> [INFORMATION SHOWN]:
|---|
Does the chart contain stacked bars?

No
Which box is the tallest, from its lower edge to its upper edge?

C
|---|
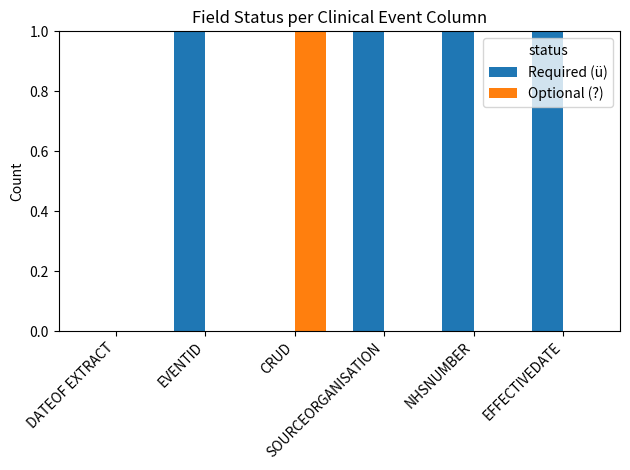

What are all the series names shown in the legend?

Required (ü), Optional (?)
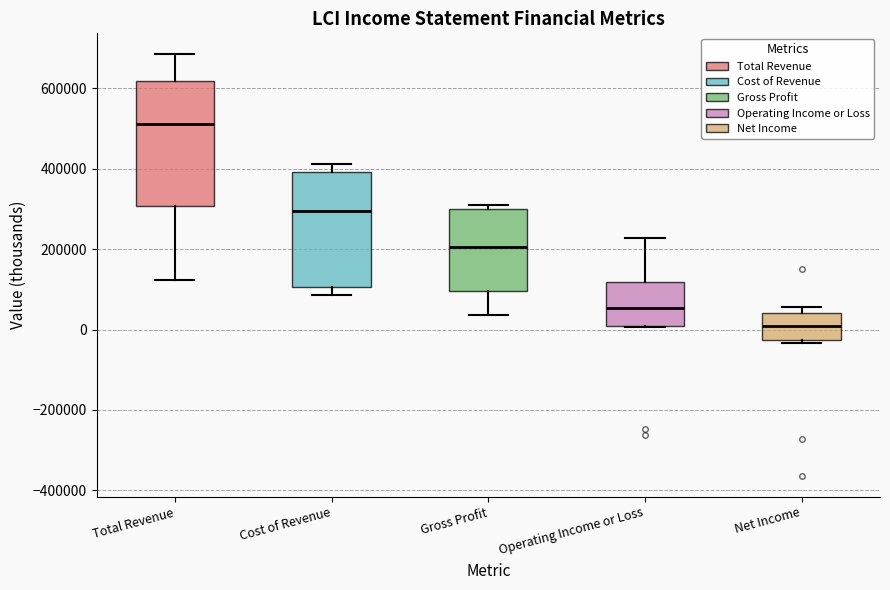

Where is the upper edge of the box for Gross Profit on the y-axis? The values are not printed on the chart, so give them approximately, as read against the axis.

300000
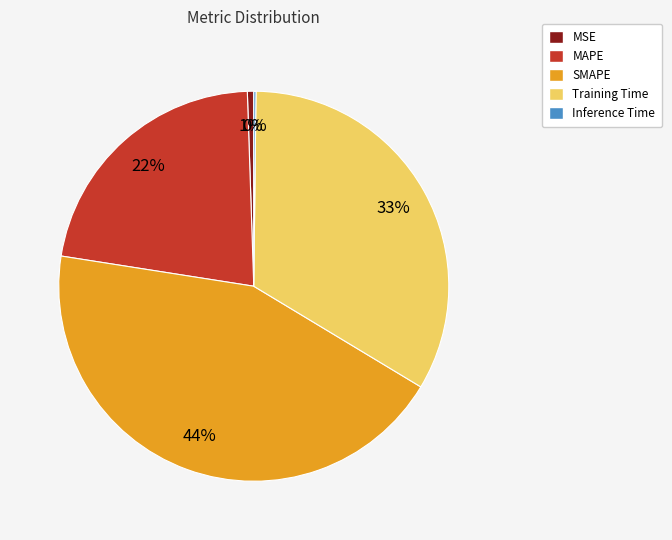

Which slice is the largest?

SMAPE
|---|
> [REQUEST]:
Starting at the line containing "Does the chart contain stacked bars?" and ending after the line containing "Which box is", rewrite those lines with "tallest" changed to "shortest" and nothing else altered.

> [THE COMPLETED TASK]:
Does the chart contain stacked bars?

No
Which box is the shortest, from its lower edge to its upper edge?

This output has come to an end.